Recorded data

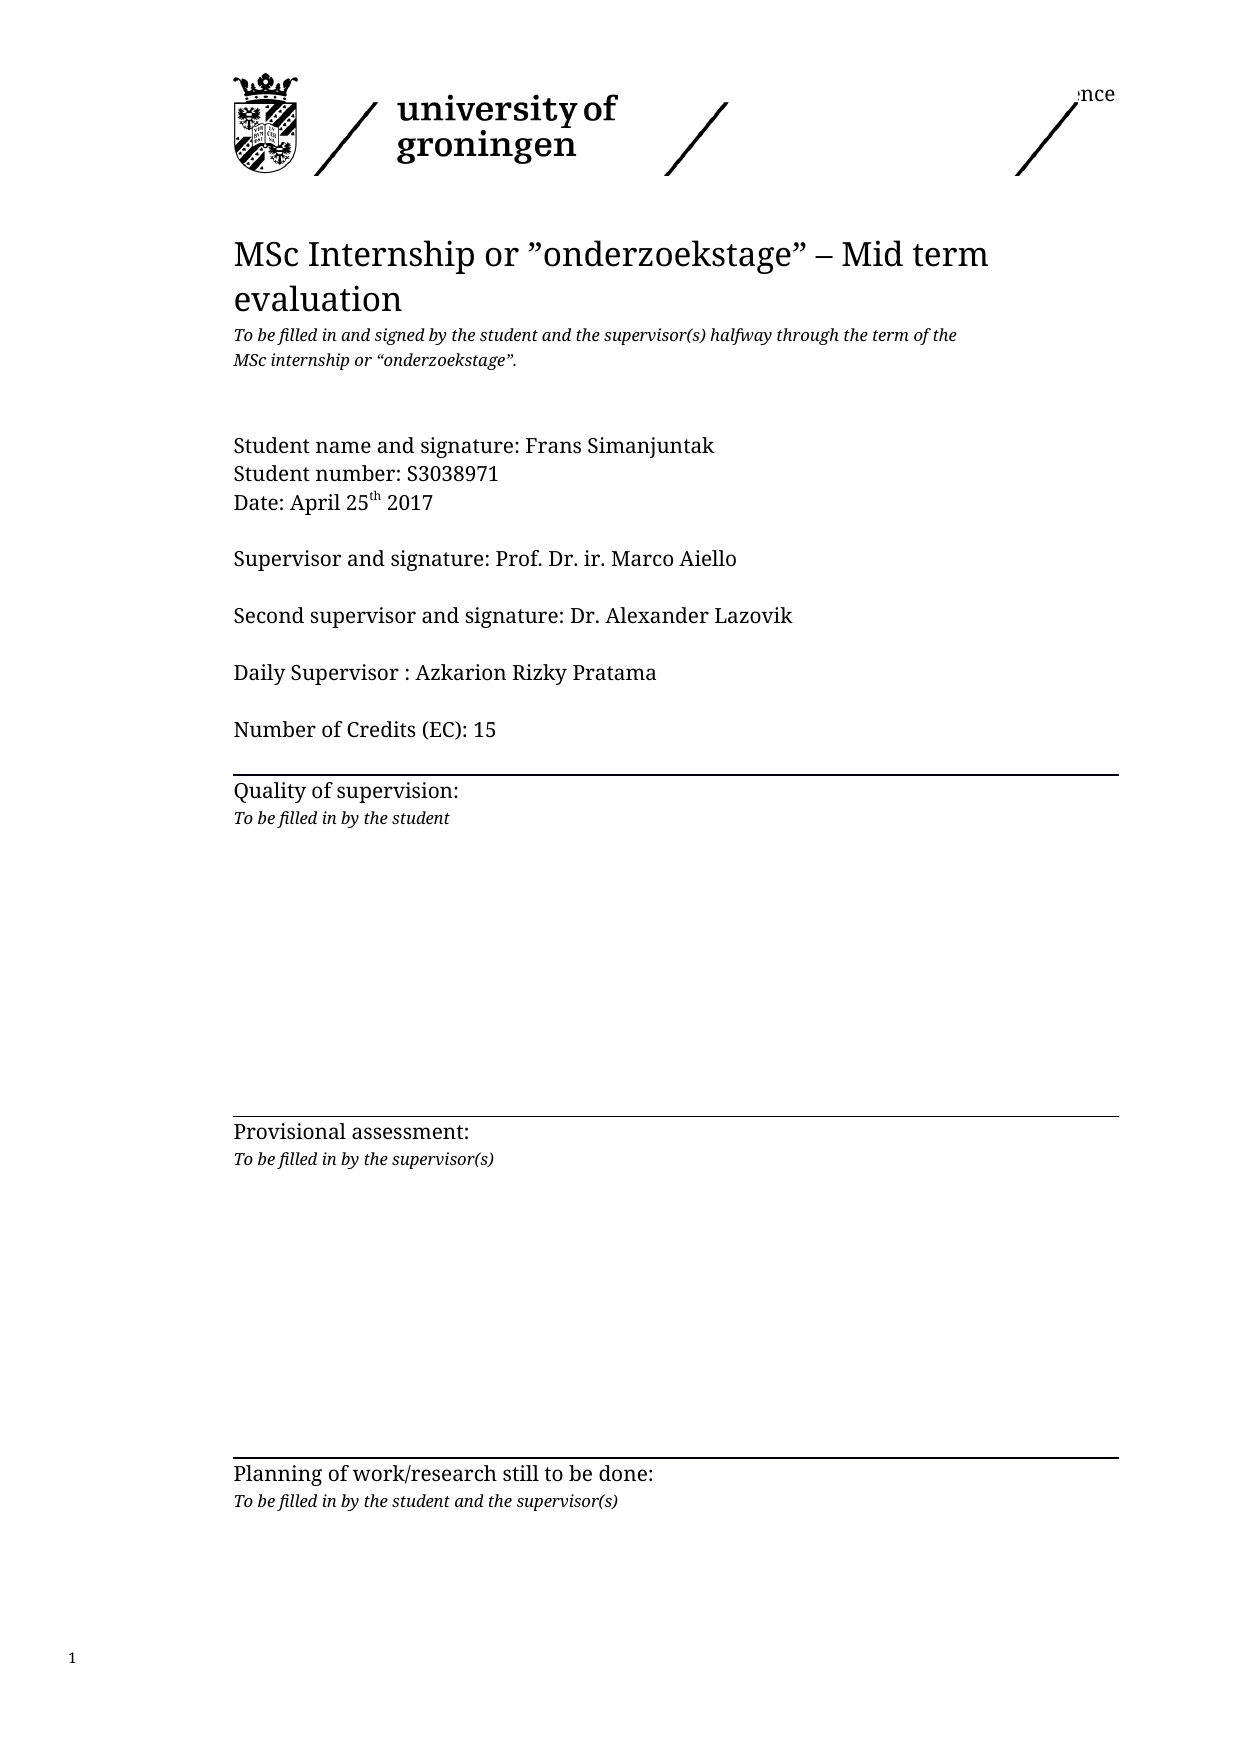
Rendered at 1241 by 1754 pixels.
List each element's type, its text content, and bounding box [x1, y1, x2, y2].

text Planning of work/research still to be done: [233, 1459, 1119, 1487]
text To be filled in by the student [233, 804, 1119, 829]
text To be filled in by the student and the supervisor(s) [233, 1487, 1119, 1512]
text MSc Internship or ”onderzoekstage” – Mid term evaluation [233, 230, 1119, 321]
text Student name and signature: Frans Simanjuntak [233, 431, 1119, 459]
text Provisional assessment: [233, 1117, 1119, 1146]
text To be filled in by the supervisor(s) [233, 1146, 1119, 1171]
text Number of Credits (EC): 15 [233, 715, 1119, 744]
text Student number: S3038971 [233, 459, 1119, 488]
text MSc internship or “onderzoekstage”. [233, 346, 1119, 371]
text Second supervisor and signature: Dr. Alexander Lazovik [233, 601, 1119, 630]
text Daily Supervisor : Azkarion Rizky Pratama [233, 658, 1119, 687]
text Date: April 25th 2017 [233, 488, 1119, 516]
picture [233, 73, 1079, 176]
text Quality of supervision: [233, 776, 1119, 804]
text To be filled in and signed by the student and the supervisor(s) halfway through the term of the [233, 321, 1119, 346]
text Supervisor and signature: Prof. Dr. ir. Marco Aiello [233, 544, 1119, 573]
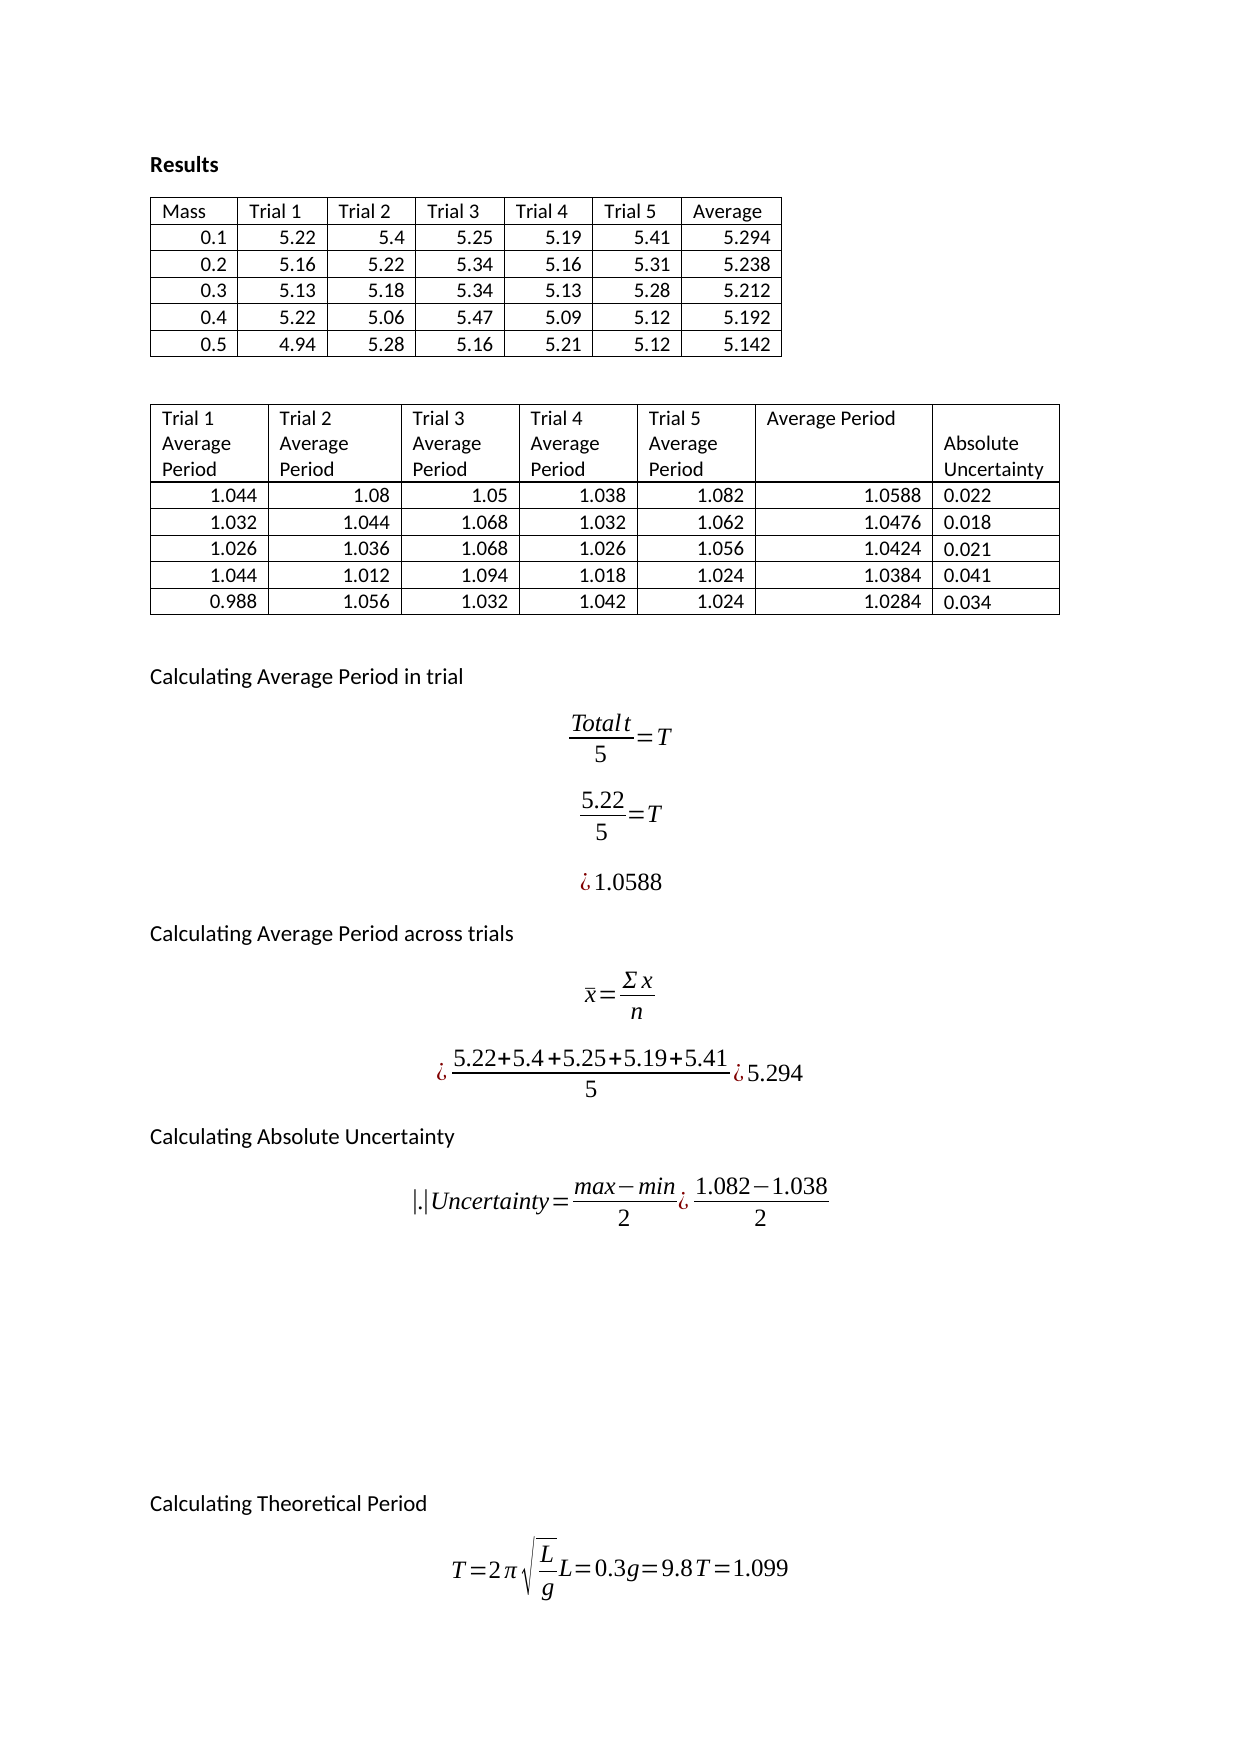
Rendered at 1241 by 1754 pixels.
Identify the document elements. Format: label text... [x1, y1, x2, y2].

* About this task
Write the data above out again exactly, minus its pictures.

* Response area
Rendered at 1241 by 1754 pixels.
List each element's type, its text content, and bounding box [x1, y1, x2, y2].

text Planning of work/research still to be done: [233, 1459, 1119, 1487]
text To be filled in by the student [233, 804, 1119, 829]
text To be filled in by the student and the supervisor(s) [233, 1487, 1119, 1512]
text MSc Internship or ”onderzoekstage” – Mid term evaluation [233, 230, 1119, 321]
text Student name and signature: Frans Simanjuntak [233, 431, 1119, 459]
text Provisional assessment: [233, 1117, 1119, 1146]
text To be filled in by the supervisor(s) [233, 1146, 1119, 1171]
text Number of Credits (EC): 15 [233, 715, 1119, 744]
text Student number: S3038971 [233, 459, 1119, 488]
text MSc internship or “onderzoekstage”. [233, 346, 1119, 371]
text Second supervisor and signature: Dr. Alexander Lazovik [233, 601, 1119, 630]
text Daily Supervisor : Azkarion Rizky Pratama [233, 658, 1119, 687]
text Date: April 25th 2017 [233, 488, 1119, 516]
picture [233, 73, 1079, 176]
text Quality of supervision: [233, 776, 1119, 804]
text To be filled in and signed by the student and the supervisor(s) halfway through the term of the [233, 321, 1119, 346]
text Supervisor and signature: Prof. Dr. ir. Marco Aiello [233, 544, 1119, 573]
Rendered at 1241 by 1754 pixels.
Identify the document elements. Format: label text... [x1, y1, x2, y2].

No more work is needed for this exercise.